### SUPPLIED MATERIAL ###

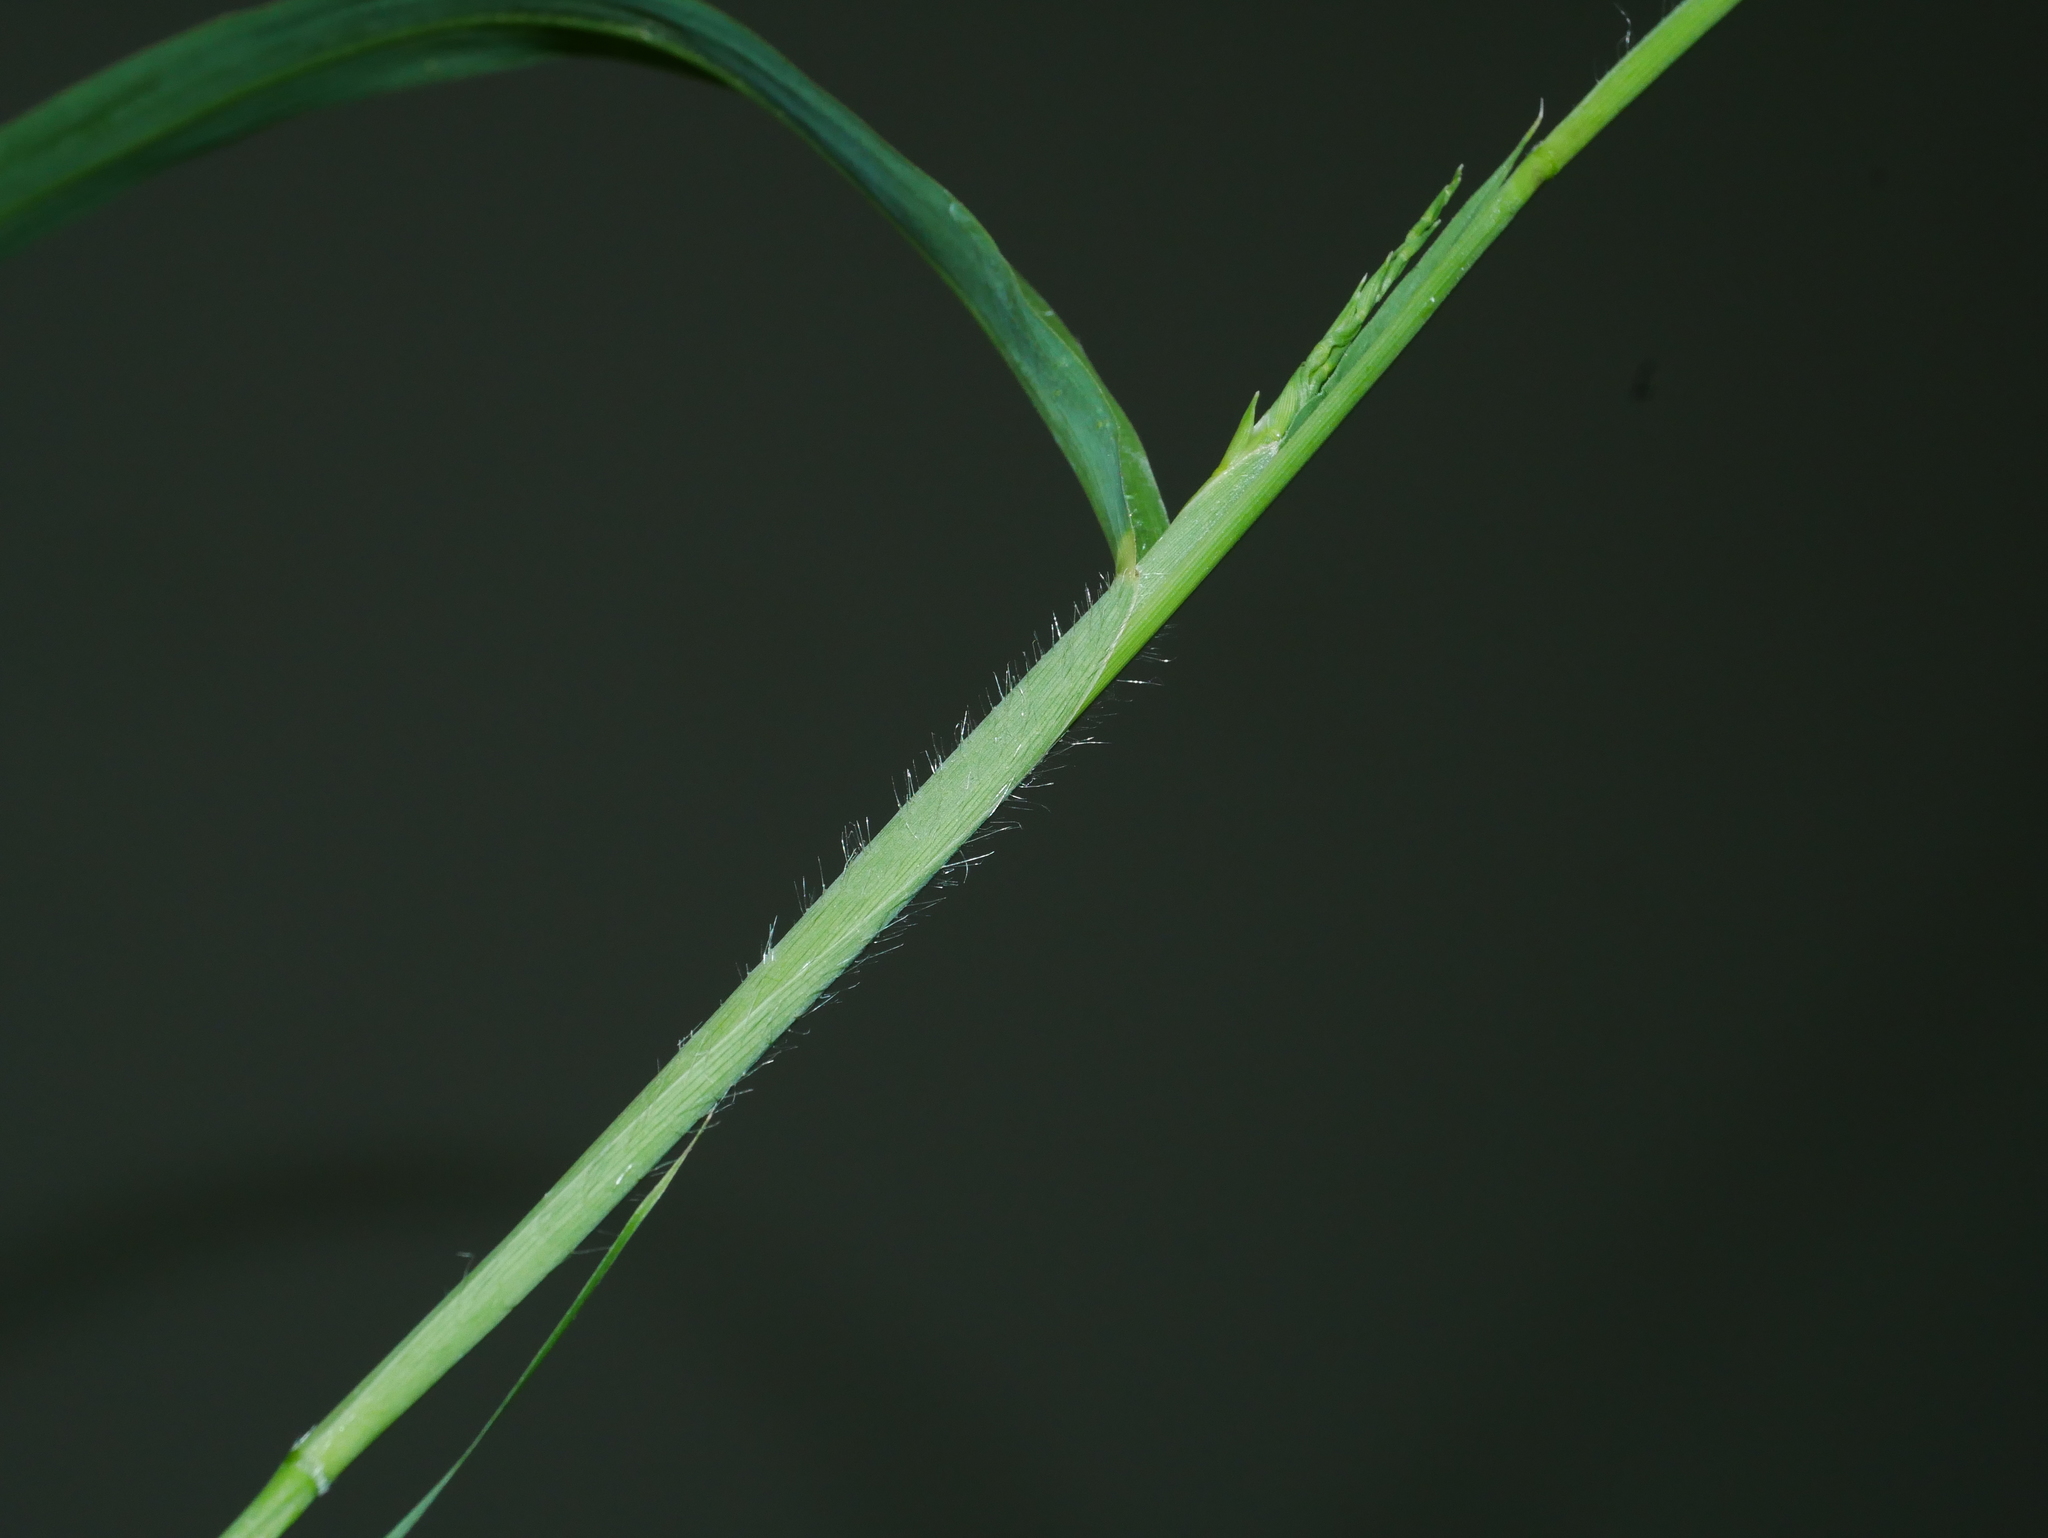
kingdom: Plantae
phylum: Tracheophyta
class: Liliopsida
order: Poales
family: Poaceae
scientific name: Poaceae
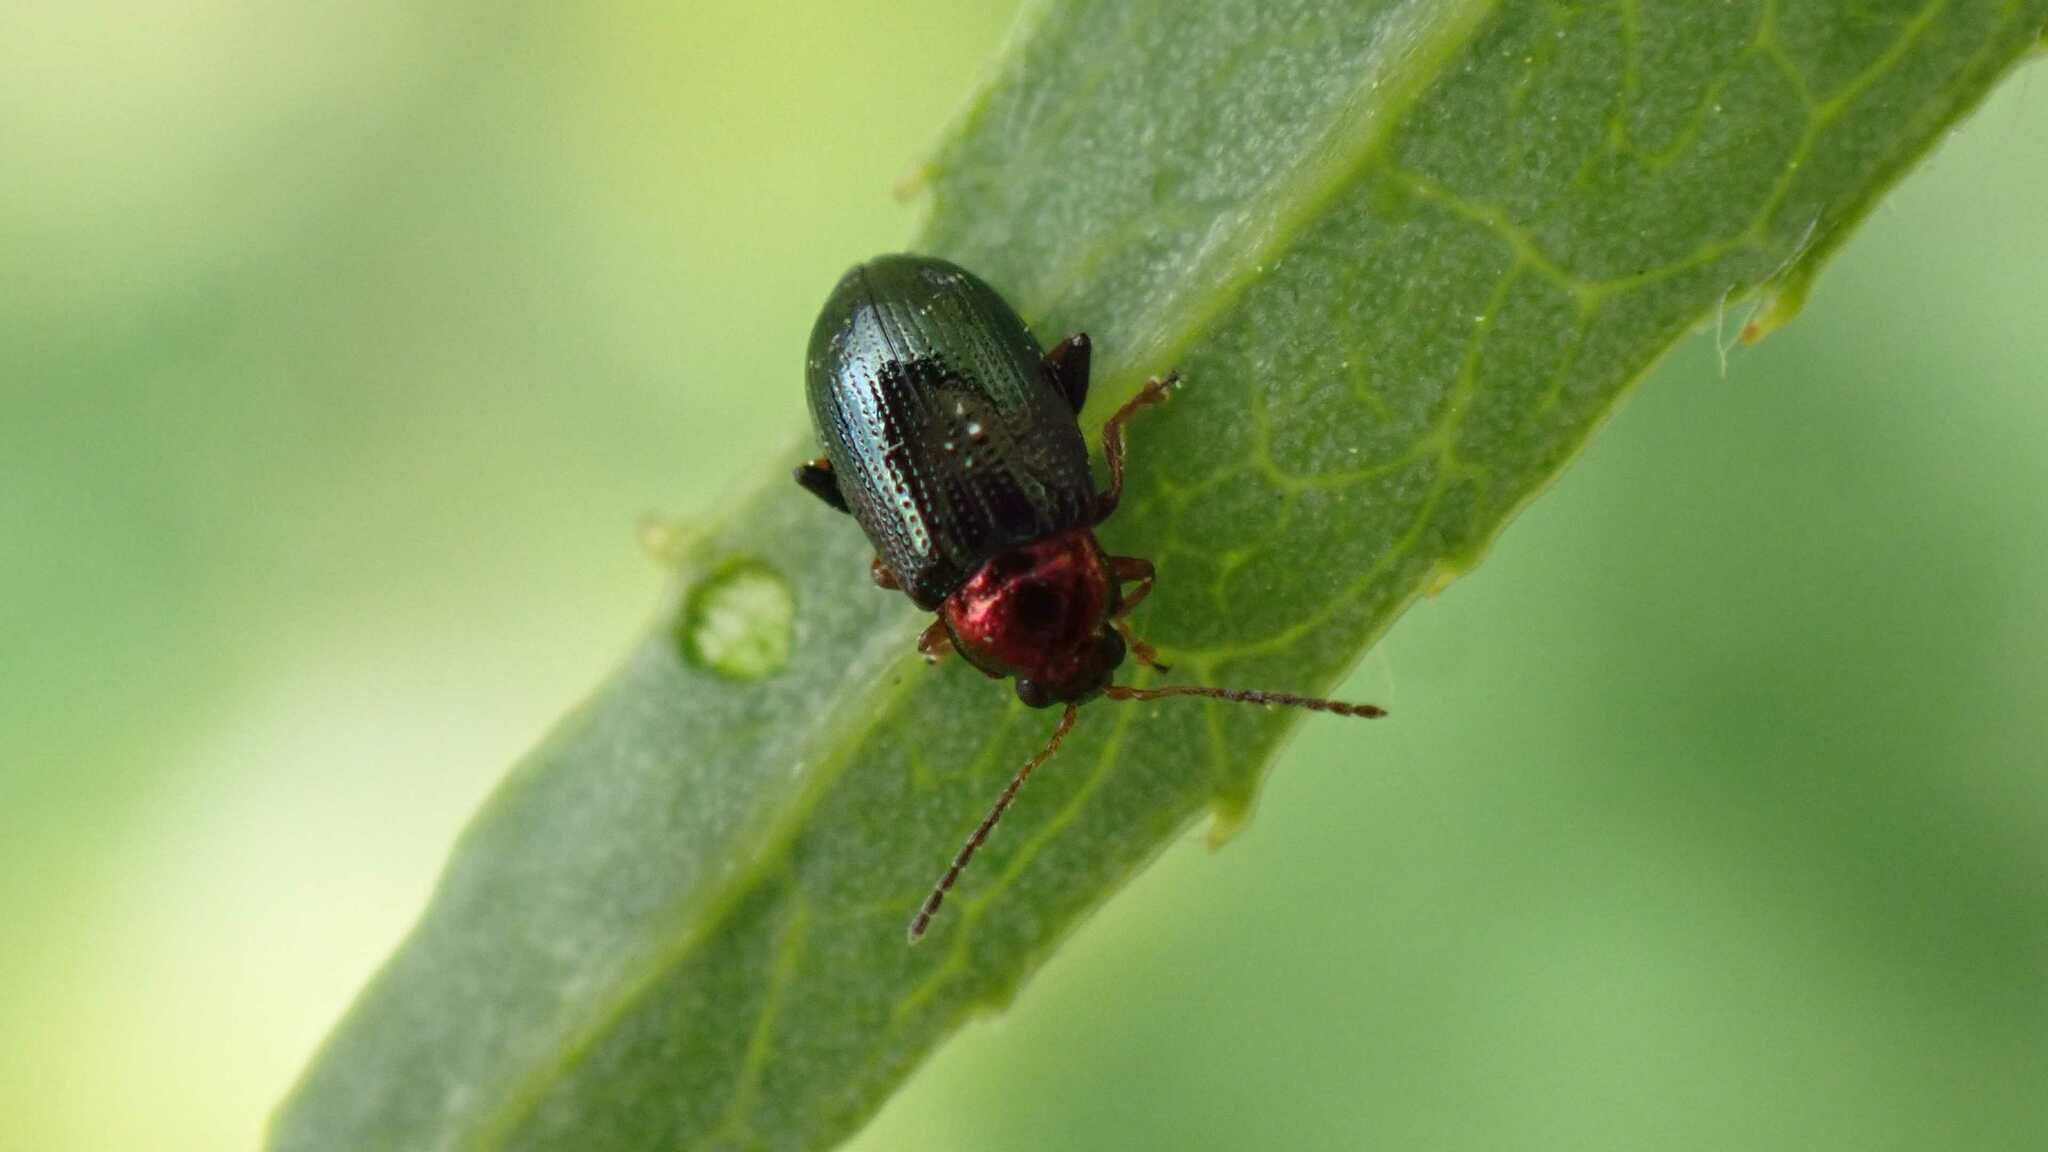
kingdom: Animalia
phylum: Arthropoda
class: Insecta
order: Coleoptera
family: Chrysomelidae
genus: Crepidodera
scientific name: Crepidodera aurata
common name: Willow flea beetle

###

Write out the lines of all the entries above as a numbered list, skipping any blank lines and leaving out the pictures.

1. kingdom: Plantae
2. phylum: Tracheophyta
3. class: Liliopsida
4. order: Poales
5. family: Poaceae
6. scientific name: Poaceae
7. kingdom: Animalia
8. phylum: Arthropoda
9. class: Insecta
10. order: Coleoptera
11. family: Chrysomelidae
12. genus: Crepidodera
13. scientific name: Crepidodera aurata
14. common name: Willow flea beetle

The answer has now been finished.